England need to invoke the spirit of Boxing Day 1998 and bat with belief | Mark Ramprakash

In 1998 I was part of an England team that headed into the Boxing Day Test 2-0 down. We were being outplayed by a better team and psychologically that is a tough place to be in international sport. When you’re on the wrong side of a one-sided contest it’s really quite depressing, constantly racking your brains to dream up ways to change things. Back then, what came next was probably the most satisfying England game I was ever involved in.

It is a milestone in anyone’s career to play such a historic fixture in an amazing stadium. I remember the first day, 80,000 people squeezed into the ground and the feeling of being absolutely dwarfed by the MCG – the stands are high, the playing surface is huge. It’s very easy to get overawed but on that occasion as a team we showed a degree of stubbornness and, helped by an Alec Stewart century and six wickets from Dean Headley in the second innings, we managed to win. England find themselves in a similar situation now, but can they turn it around?

They need to find a source of self-belief. Sometimes there are moments within matches that can provide a sudden transfusion, and there was one of those in 1998 as Australia chased a total they would normally have reached with ease. They were 100-odd for two, around 70 away from victory, and in the outfield I was watching helpless while the bowlers ran in and gave everything without getting any luck. Then Justin Langer latched on to this short ball and pulled it very hard, low to my right, and I dived for it and clung on.

I got very animated in my celebration – a lot of friends laughed at my reaction, and I cringe when I watch it, but it was the simmering frustration of long days in the field, of being part of an excellent side getting outgunned by a better one, of fighting hard and failing. And then something came out of nothing, and it got the whole team going. The feeling was: if we’re going to go down, let’s go down with some pride. We won by 12 runs.

## INSTRUCTIONS
**1)** Do the following statements agree with the column on the 1998 Boxing Day Test? For each, answer yes or no and quote the words from the column that decide it. (a) England began that Test trailing 2-0. (b) Dean Headley made a century. (c) England won the match by 12 runs.
**2)** Carry on the column on the 1998 Boxing Day Test from its final sentence.
You won't need any of the items that follow.

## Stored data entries
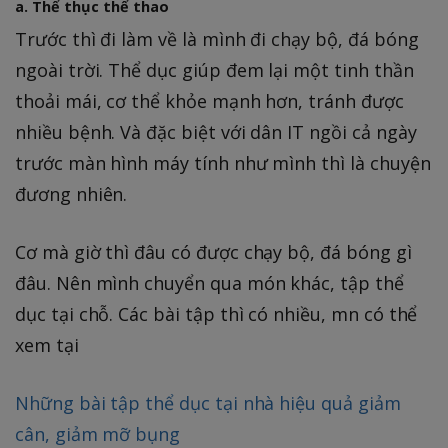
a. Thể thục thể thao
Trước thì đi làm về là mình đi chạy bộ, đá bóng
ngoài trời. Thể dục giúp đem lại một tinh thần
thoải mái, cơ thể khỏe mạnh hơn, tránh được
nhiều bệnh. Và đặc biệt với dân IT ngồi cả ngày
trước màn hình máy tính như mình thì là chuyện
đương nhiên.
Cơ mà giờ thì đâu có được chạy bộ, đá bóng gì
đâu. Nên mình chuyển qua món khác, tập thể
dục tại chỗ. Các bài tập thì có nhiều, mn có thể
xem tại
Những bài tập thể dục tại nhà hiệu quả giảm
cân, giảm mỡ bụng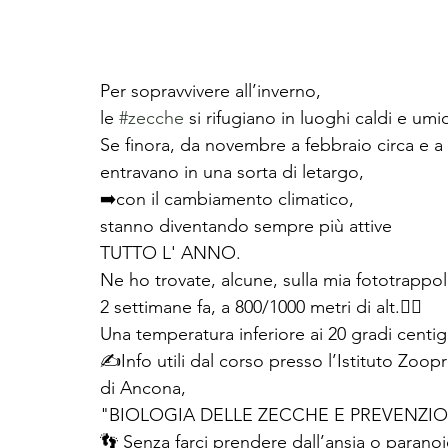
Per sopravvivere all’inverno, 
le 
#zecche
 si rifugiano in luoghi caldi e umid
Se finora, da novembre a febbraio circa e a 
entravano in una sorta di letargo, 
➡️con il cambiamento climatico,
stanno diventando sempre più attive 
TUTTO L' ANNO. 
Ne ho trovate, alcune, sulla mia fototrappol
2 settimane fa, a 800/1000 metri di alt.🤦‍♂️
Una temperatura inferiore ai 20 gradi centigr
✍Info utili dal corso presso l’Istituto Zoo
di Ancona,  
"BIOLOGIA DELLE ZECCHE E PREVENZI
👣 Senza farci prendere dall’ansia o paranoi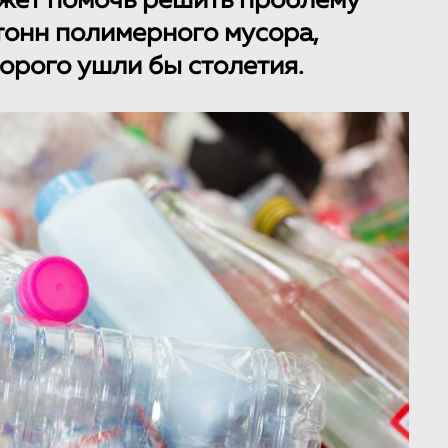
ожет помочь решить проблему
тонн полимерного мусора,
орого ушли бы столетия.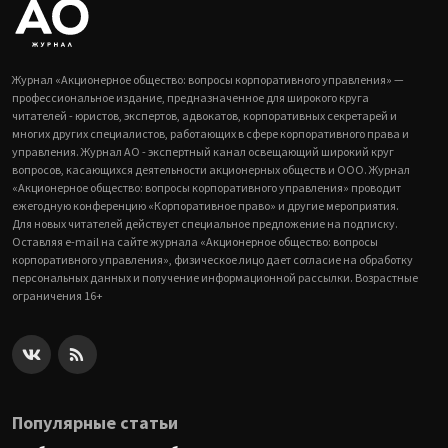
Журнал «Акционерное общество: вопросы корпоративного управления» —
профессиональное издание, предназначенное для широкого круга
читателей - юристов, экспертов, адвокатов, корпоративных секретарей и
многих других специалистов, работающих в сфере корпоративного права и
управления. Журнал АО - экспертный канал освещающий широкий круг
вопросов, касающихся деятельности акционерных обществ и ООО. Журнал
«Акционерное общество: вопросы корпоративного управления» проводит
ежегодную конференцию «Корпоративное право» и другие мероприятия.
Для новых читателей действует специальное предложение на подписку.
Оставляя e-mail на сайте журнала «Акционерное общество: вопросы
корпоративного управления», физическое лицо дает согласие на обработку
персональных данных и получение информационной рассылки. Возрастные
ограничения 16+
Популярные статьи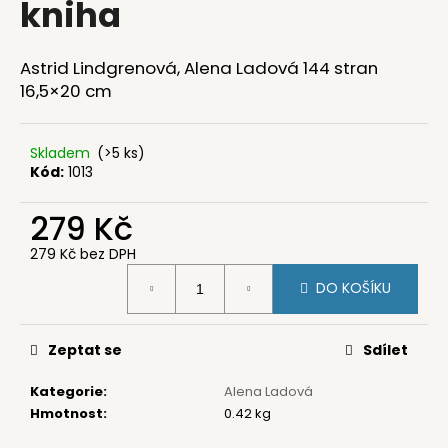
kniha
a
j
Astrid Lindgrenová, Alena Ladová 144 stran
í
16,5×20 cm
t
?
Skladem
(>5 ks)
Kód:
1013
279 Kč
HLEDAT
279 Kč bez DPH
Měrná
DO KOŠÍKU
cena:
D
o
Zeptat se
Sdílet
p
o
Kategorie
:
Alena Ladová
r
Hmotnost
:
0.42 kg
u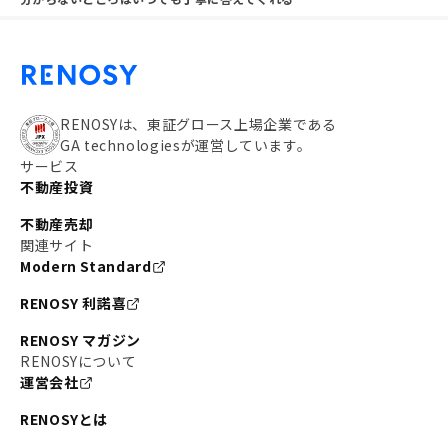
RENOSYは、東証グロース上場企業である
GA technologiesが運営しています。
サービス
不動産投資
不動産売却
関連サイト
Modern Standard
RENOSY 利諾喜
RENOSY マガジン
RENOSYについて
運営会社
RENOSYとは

## ANSWERS FOR THIS EXERCISE
**1)**
(a) Yes: "In 1998 I was part of an England team that headed into the Boxing Day Test 2-0 down."
(b) No: "helped by an Alec Stewart century and six wickets from Dean Headley in the second innings"
(c) Yes: "We won by 12 runs."

**2)**
Confidence and belief are essential in international cricket, and every single member of this England side has to look deep within themselves to find a way of bringing their best game when all these obstacles lie in their way – a lack of match practice, slightly alien conditions, very good opponents and a sense that the rub of the green is not quite with them. Some players are motivated by a fear of failure while other personalities, more extrovert perhaps, will be driven by the chance to be a hero on a big occasion. Whatever the inspiration is, now is the time to find it and mine it.

As a batting coach I talk about having a confidence bank, which might be full of memories of previous good performances, or might need to be topped up by the right kind of preparation in the nets. It might take a session spent hitting the shots that make you feel confident, or upping the speed of the bowling machine and dealing with it. Whatever helps you believe you’re in the best place to succeed when you step over the white line.

Australia celebrate following the fall of Haseeb Hameed’s wicket on day four of the second Test
Australia celebrate following the fall of Haseeb Hameed’s wicket on day four of the second Test. Photograph: Daniel Kalisz/Getty Images

This week Marnus Labuschagne overtook Joe Root as the ICC’s top-ranked Test batter. I don’t think he’s technically as good as Root, but one thing he seems to have no issue with is belief. It doesn’t seem to worry him if he scores in an ugly fashion because he knows he can play at this level. The likes of Ollie Pope, Zak Crawley and Haseeb Hameed have played excellently for their counties but the leap to the international stage is huge, and some personalities clear it quicker than others. I don’t think their selection was wrong – they are the best we have – but it has been a tough experience both for the young players in the team and for those like Crawley who have not yet had a chance.

England’s batters clearly have technical issues, and have struggled to deal with the extra bounce you get in Australia. Root, for example, is very adept at opening the face of his bat and running the ball down to third, but in Australia where there is a bit more pace and bounce that is a dangerous shot which often ends with an edge through to the cordon, so one of his key weapons has been taken away.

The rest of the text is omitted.